_Page excerpt_
[Nouveau] [PATCH] drm/ttm: Fix race condition in ttm_bo_delayed_delete

Mon Jan 25 00:20:01 PST 2010

On Thu, Jan 21, 2010 at 04:14:39PM +0100, Luca Barbieri wrote:
> I'm not sure I understand your proposal correctly.
> It seems your proposoal is similar to mine, replacing the term "fence
> nodes" with "ttm transactions", but I'm not sure if I understand it
> correctly
> 
> Here is some pseudocode for a improved, simplified version of my proposal.
> It is modified so that there are no longer distinct alive/destroy
> lists, but buffers are destroyed if their ref count is zero.

_Data extracts_
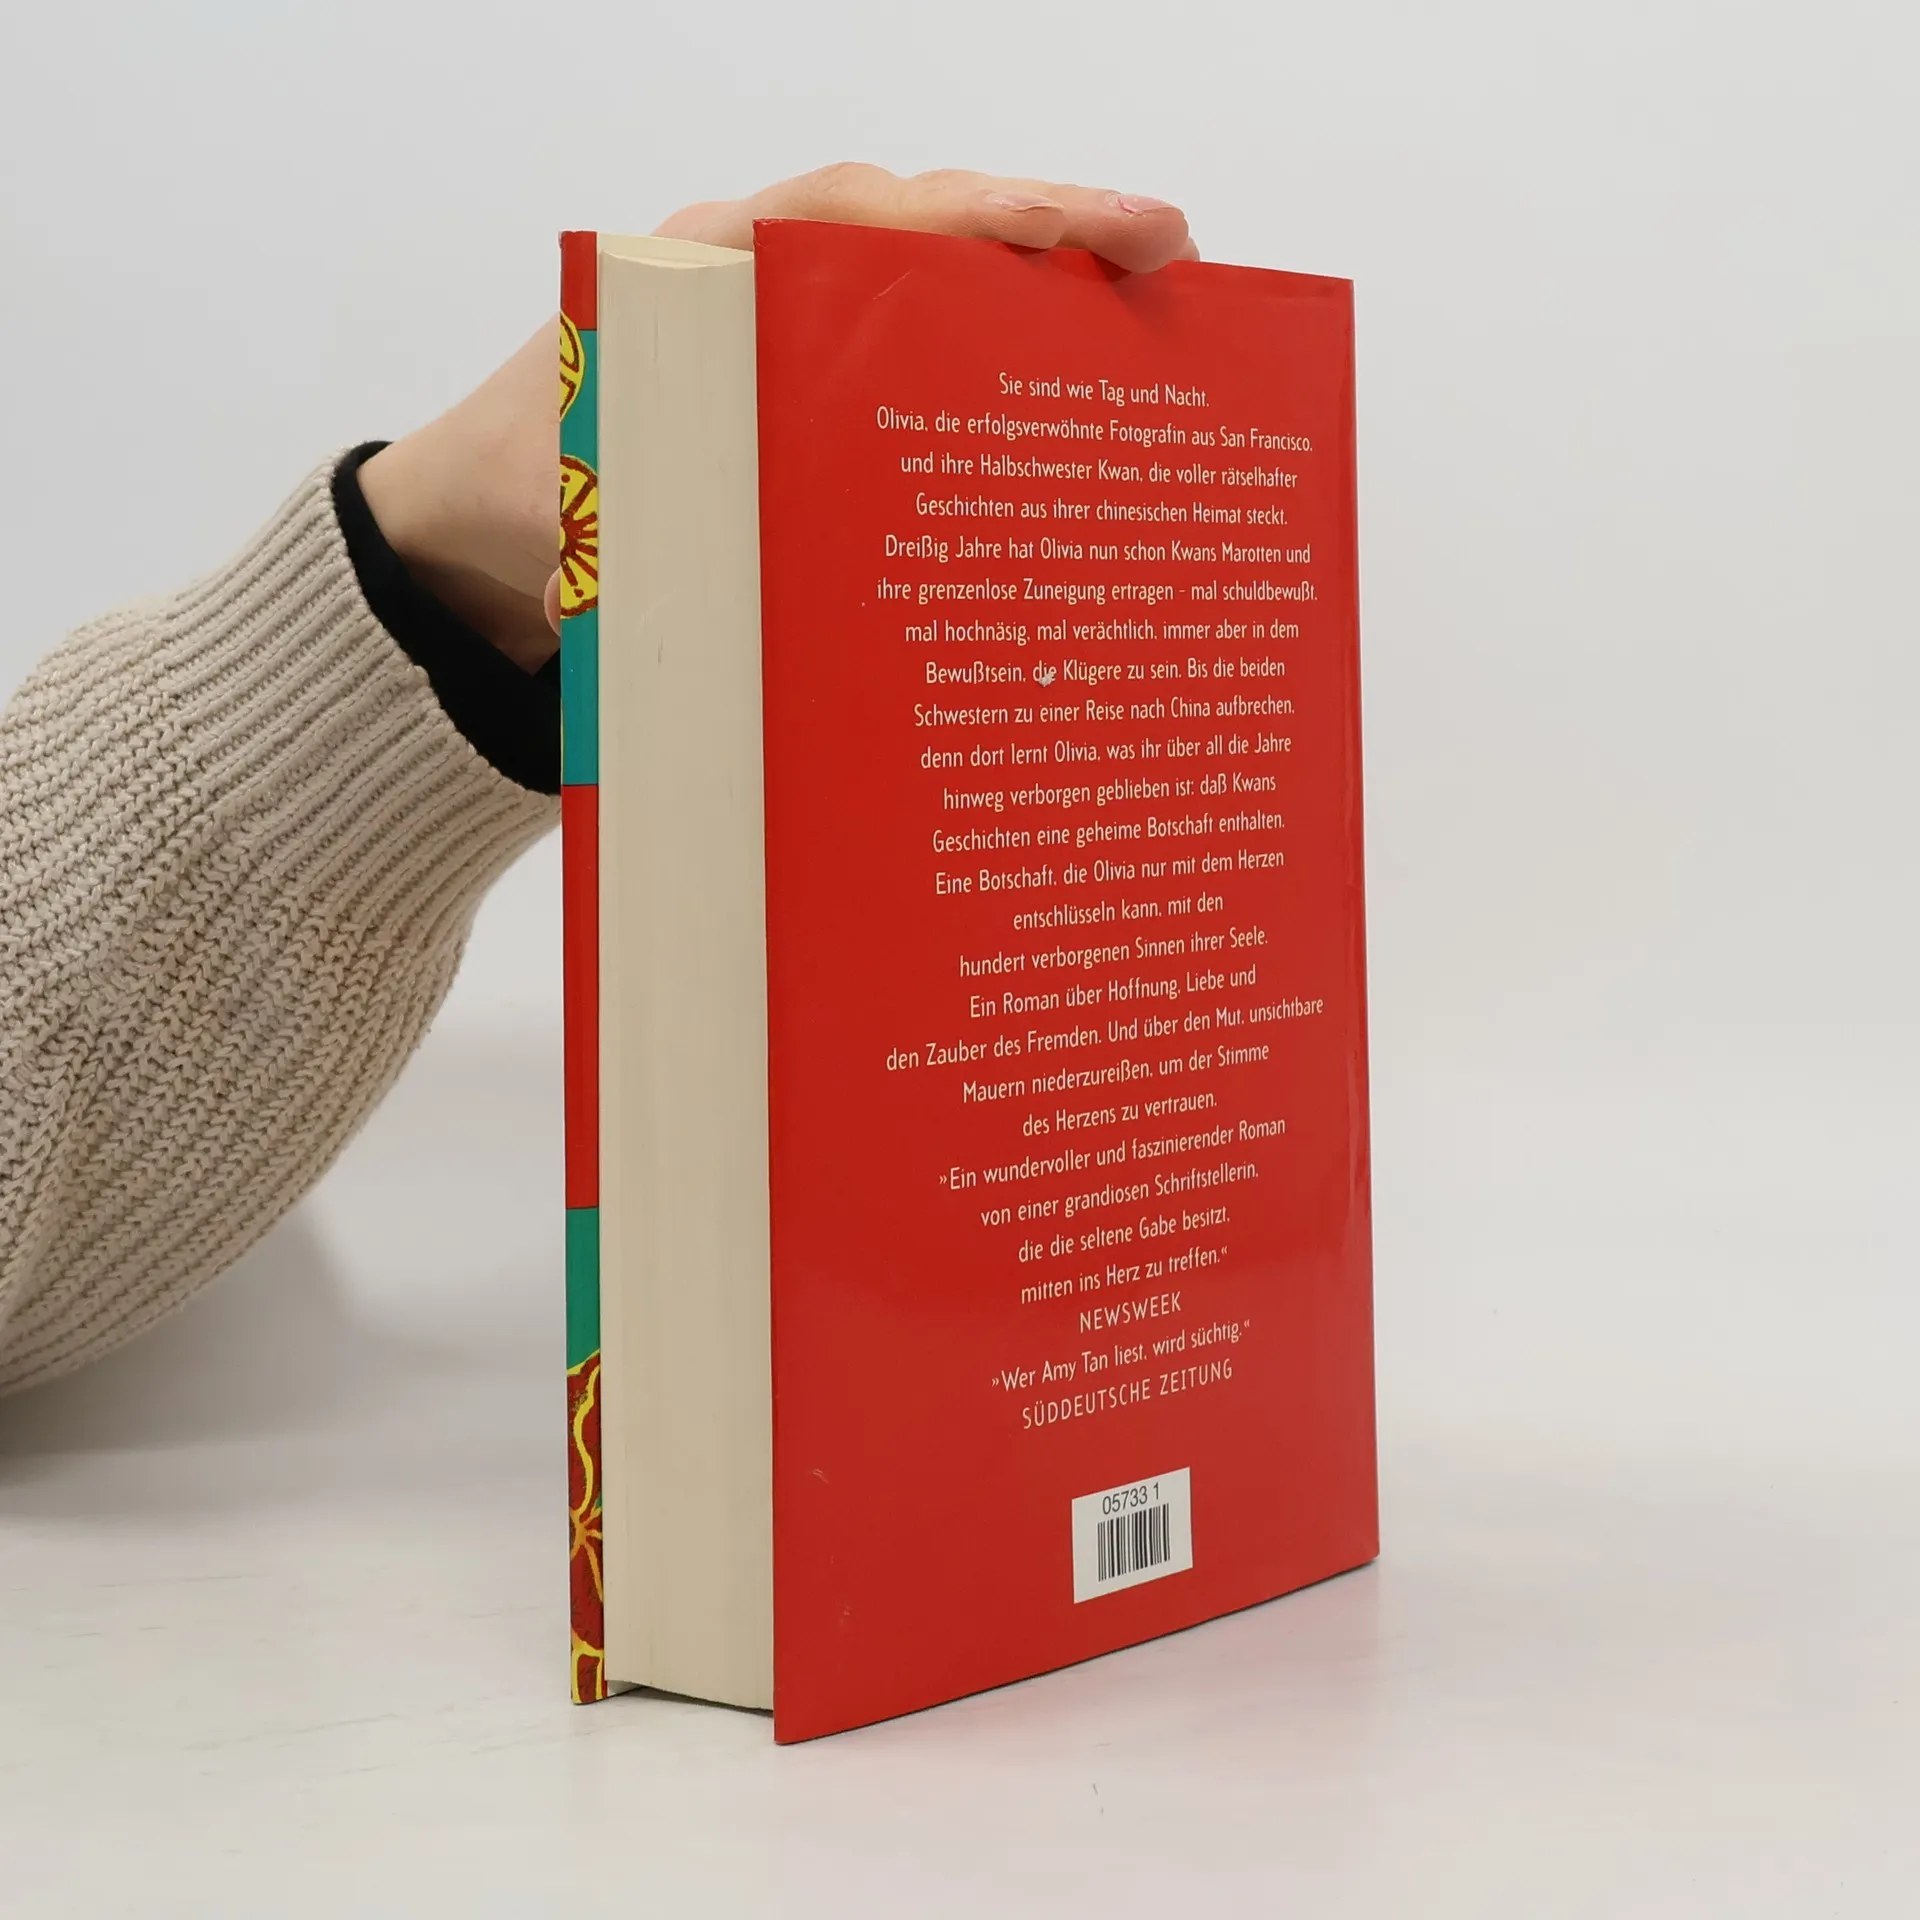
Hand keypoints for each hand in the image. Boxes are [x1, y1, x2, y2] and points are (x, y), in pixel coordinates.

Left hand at [358, 165, 1197, 670]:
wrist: (468, 531)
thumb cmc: (520, 499)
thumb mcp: (580, 512)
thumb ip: (650, 528)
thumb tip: (742, 583)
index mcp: (709, 278)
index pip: (872, 219)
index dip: (993, 221)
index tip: (1102, 231)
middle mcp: (755, 283)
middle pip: (922, 230)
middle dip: (1049, 236)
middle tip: (1170, 255)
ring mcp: (779, 332)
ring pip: (922, 282)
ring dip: (1026, 291)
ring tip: (1142, 309)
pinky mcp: (790, 387)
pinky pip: (898, 347)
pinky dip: (975, 353)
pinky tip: (1046, 392)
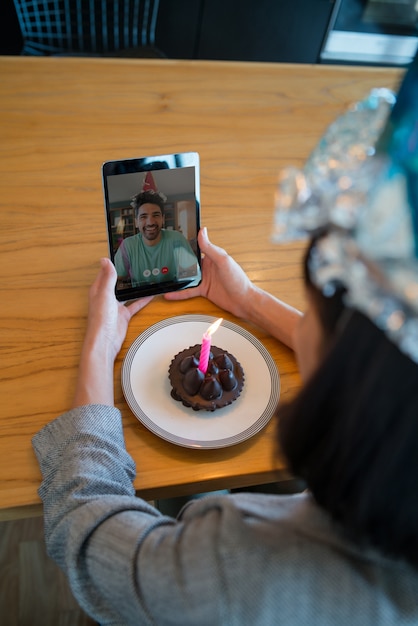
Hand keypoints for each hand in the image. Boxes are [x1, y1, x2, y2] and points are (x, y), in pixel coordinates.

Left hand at [72, 259, 152, 407]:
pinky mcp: (123, 315)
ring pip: (126, 293)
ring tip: (144, 276)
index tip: (121, 254)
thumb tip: (105, 260)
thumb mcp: (105, 294)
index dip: (111, 264)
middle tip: (136, 263)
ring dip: (133, 286)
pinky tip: (150, 295)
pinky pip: (134, 305)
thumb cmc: (101, 319)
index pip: (105, 273)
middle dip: (124, 274)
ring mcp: (115, 306)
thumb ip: (107, 277)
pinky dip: (142, 300)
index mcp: (99, 290)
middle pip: (116, 282)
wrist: (105, 342)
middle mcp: (106, 297)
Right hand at [164, 227, 253, 319]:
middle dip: (176, 260)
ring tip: (162, 275)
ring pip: (186, 276)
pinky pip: (188, 291)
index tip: (174, 238)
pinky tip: (169, 293)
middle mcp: (207, 266)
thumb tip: (202, 231)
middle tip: (162, 258)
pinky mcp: (204, 290)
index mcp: (212, 256)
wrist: (243, 301)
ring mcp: (205, 279)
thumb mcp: (223, 261)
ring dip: (176, 277)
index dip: (186, 243)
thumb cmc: (238, 280)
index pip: (197, 246)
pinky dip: (178, 293)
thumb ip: (211, 248)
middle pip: (188, 262)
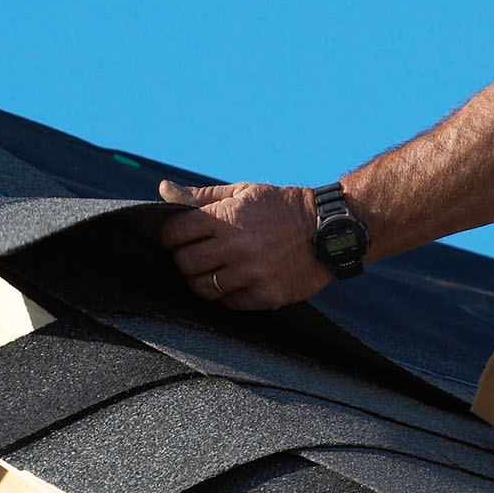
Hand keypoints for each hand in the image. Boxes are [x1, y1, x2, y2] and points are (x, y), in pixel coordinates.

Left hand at [157, 180, 335, 309]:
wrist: (330, 229)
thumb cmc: (282, 208)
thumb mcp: (244, 192)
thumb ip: (202, 195)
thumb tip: (163, 189)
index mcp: (226, 217)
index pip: (174, 233)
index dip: (171, 236)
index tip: (179, 238)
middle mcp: (236, 247)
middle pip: (184, 263)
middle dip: (185, 259)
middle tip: (197, 256)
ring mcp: (251, 274)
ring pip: (202, 288)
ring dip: (204, 280)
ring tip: (216, 271)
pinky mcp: (266, 295)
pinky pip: (230, 303)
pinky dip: (229, 294)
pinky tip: (239, 281)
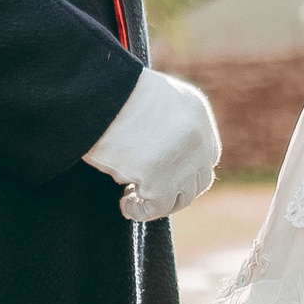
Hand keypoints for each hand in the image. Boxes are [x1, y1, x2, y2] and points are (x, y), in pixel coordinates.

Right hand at [82, 68, 219, 220]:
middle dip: (176, 190)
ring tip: (132, 196)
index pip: (207, 153)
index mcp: (196, 110)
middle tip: (148, 190)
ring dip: (159, 203)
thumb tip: (158, 151)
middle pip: (199, 180)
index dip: (187, 170)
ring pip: (181, 198)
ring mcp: (183, 160)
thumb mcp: (150, 96)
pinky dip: (140, 211)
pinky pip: (156, 208)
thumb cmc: (112, 92)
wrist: (96, 93)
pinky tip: (125, 205)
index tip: (166, 175)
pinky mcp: (160, 180)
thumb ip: (164, 119)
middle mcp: (198, 137)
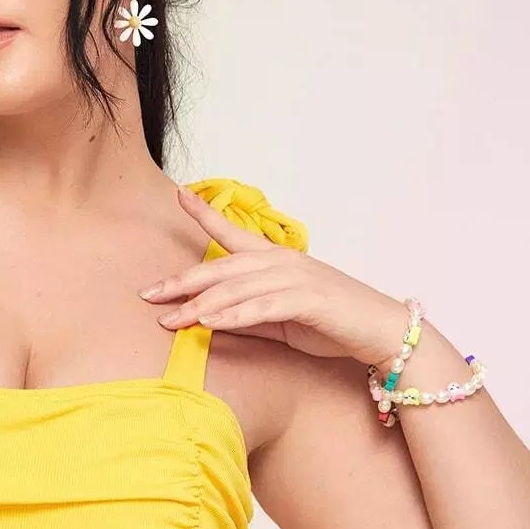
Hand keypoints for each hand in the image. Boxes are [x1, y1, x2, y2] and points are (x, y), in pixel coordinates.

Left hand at [139, 185, 411, 367]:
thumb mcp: (280, 322)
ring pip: (237, 288)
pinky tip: (210, 324)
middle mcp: (282, 262)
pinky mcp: (307, 300)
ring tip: (170, 319)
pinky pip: (262, 307)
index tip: (180, 195)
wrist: (380, 332)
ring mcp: (296, 278)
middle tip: (149, 293)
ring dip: (200, 304)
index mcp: (275, 260)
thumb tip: (208, 321)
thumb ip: (246, 317)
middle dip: (183, 281)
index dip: (206, 214)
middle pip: (222, 267)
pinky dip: (234, 315)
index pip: (234, 233)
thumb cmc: (331, 325)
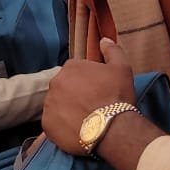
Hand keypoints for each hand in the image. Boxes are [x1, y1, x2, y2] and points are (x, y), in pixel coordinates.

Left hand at [42, 39, 135, 155]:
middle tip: (91, 105)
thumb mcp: (122, 67)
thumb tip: (103, 40)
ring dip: (67, 110)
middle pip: (64, 88)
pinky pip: (54, 123)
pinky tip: (77, 129)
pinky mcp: (47, 125)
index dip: (86, 81)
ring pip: (57, 105)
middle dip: (75, 94)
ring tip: (85, 119)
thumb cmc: (117, 95)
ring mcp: (49, 105)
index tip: (96, 90)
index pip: (75, 71)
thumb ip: (112, 50)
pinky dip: (62, 126)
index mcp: (70, 67)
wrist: (113, 128)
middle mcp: (55, 83)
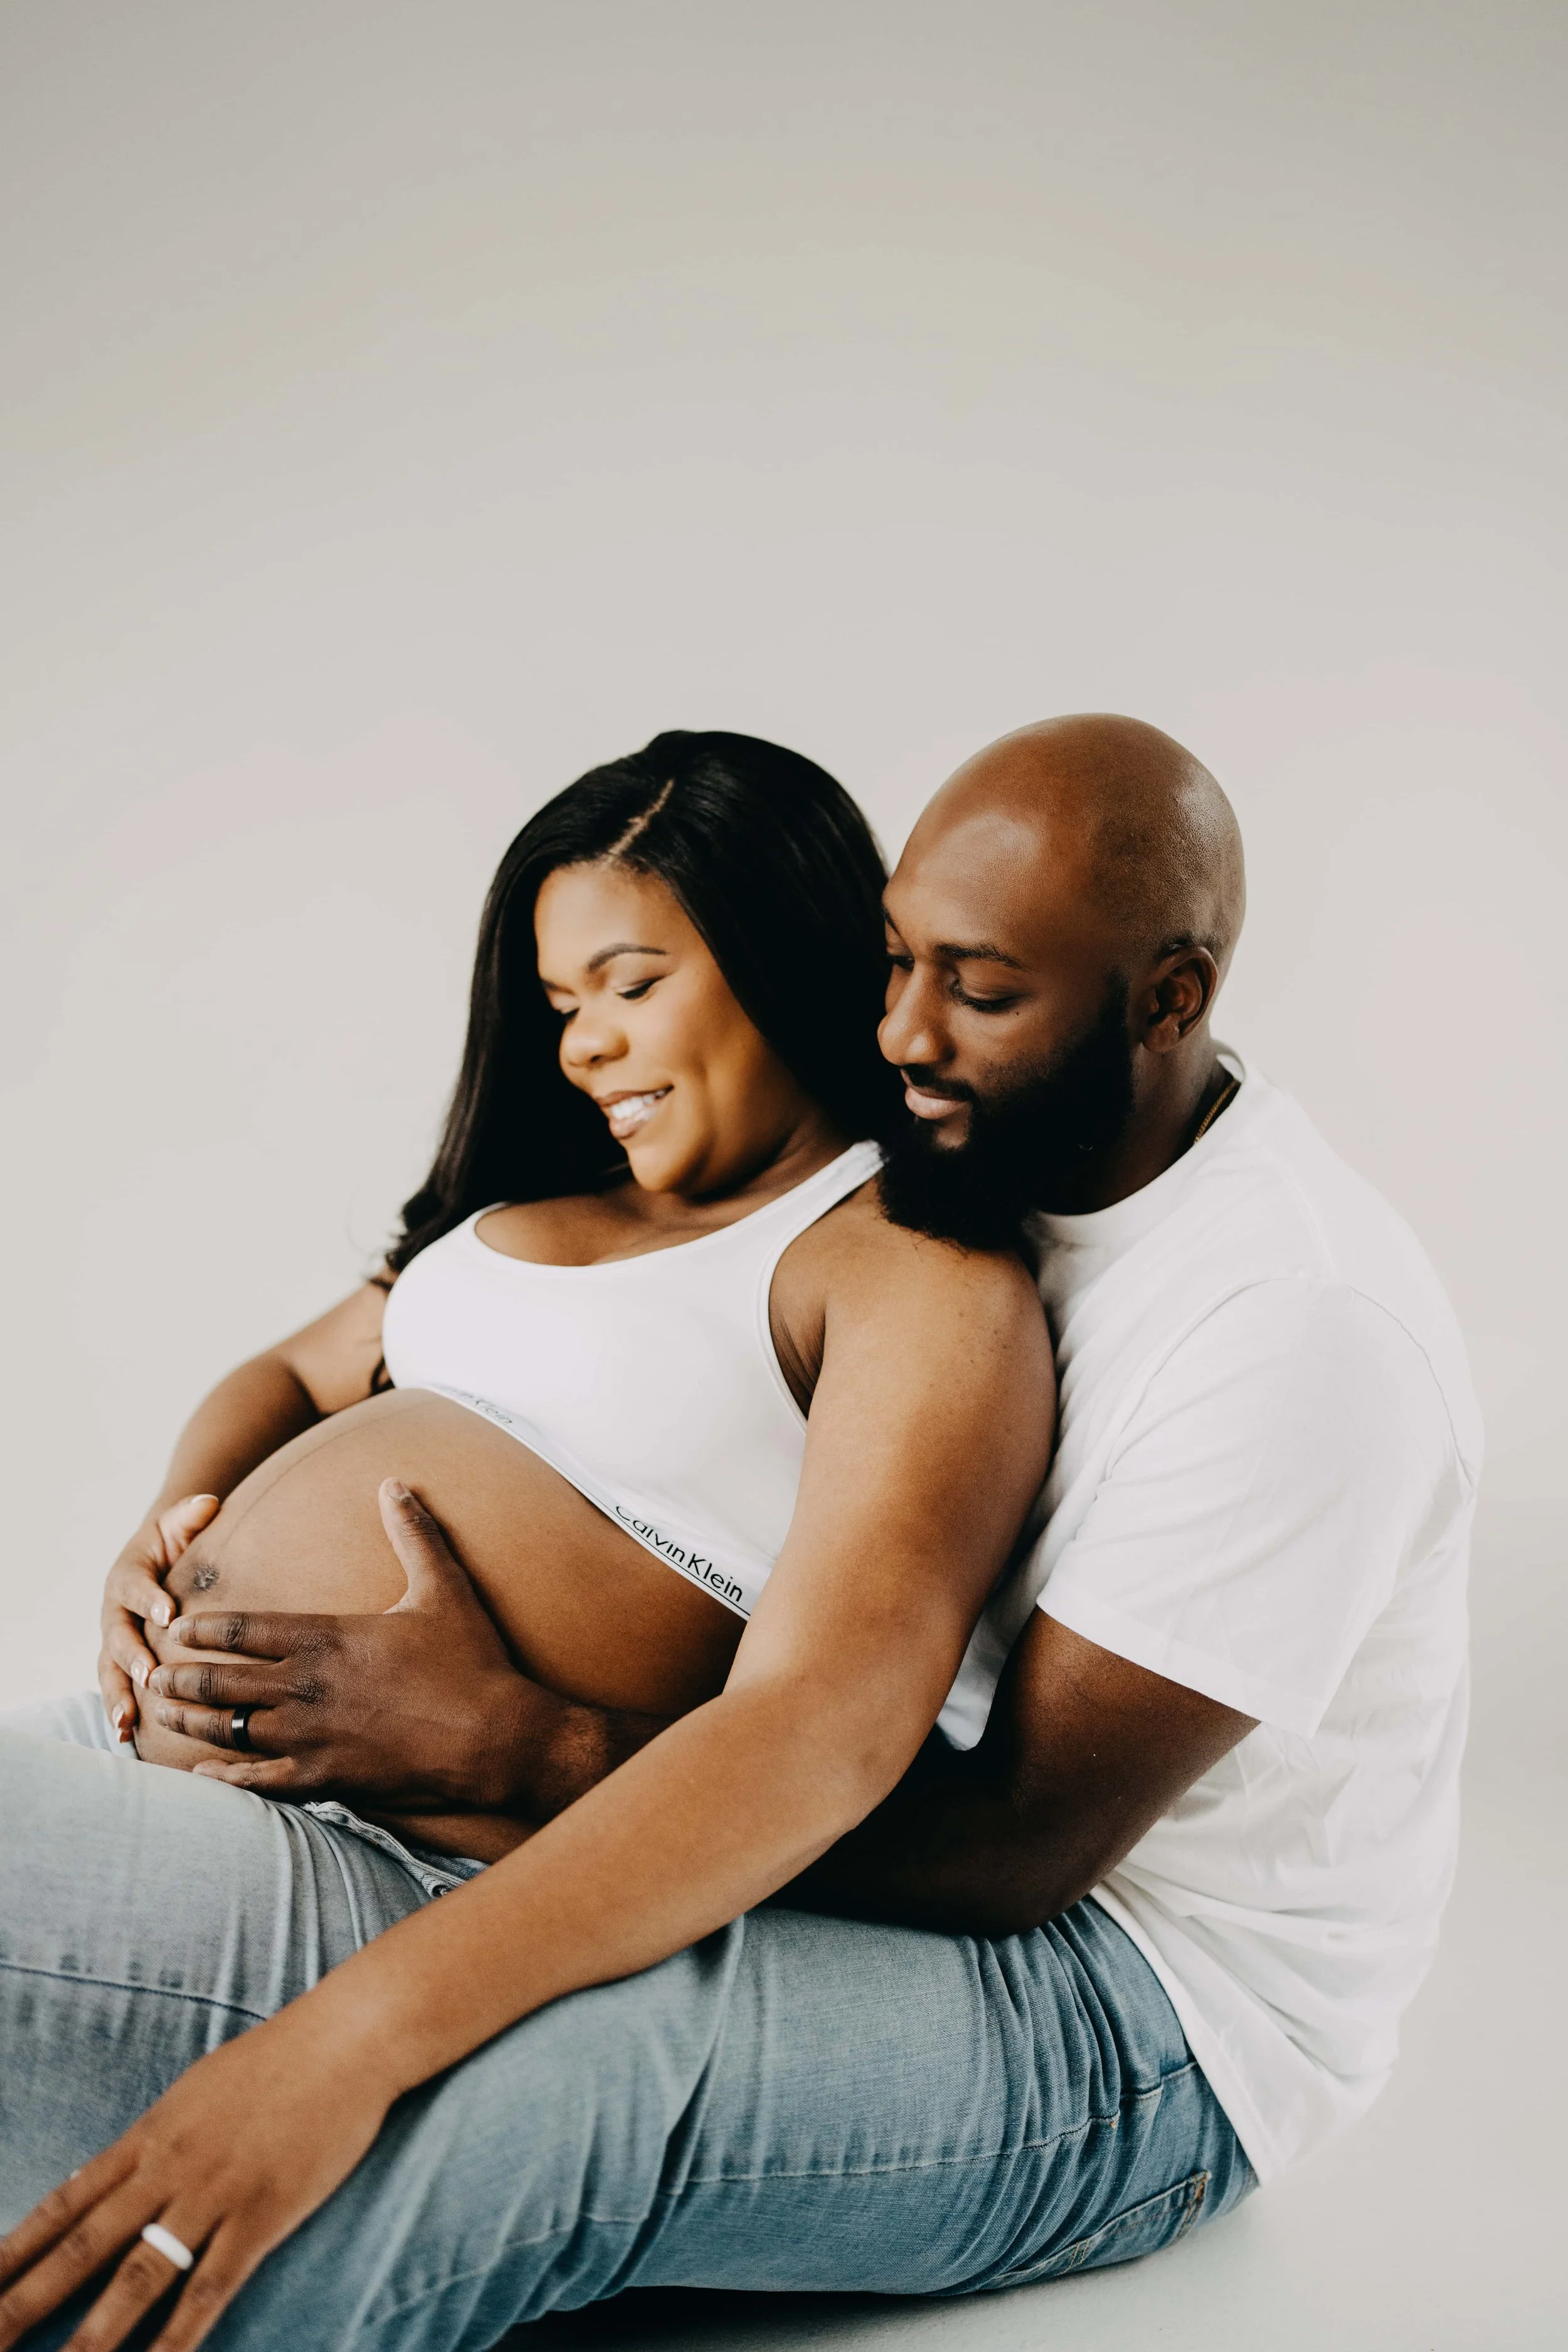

_Exercise aim_
In the mailing-list post, repeat everything from "Mon Jan 25 00:20:01" down to "count is zero.", swapping "ref count" for "reference count".

_Written response_
Mon Jan 25 00:20:01 PST 2010

On Thu, Jan 21, 2010 at 04:14:39PM +0100, Luca Barbieri wrote:
> I'm not sure I understand your proposal correctly.
> It seems your proposoal is similar to mine, replacing the term "fence
> nodes" with "ttm transactions", but I'm not sure if I understand it
> correctly
> 
> Here is some pseudocode for a improved, simplified version of my proposal.
> It is modified so that there are no longer distinct alive/destroy
> lists, but buffers are destroyed if their reference count is zero.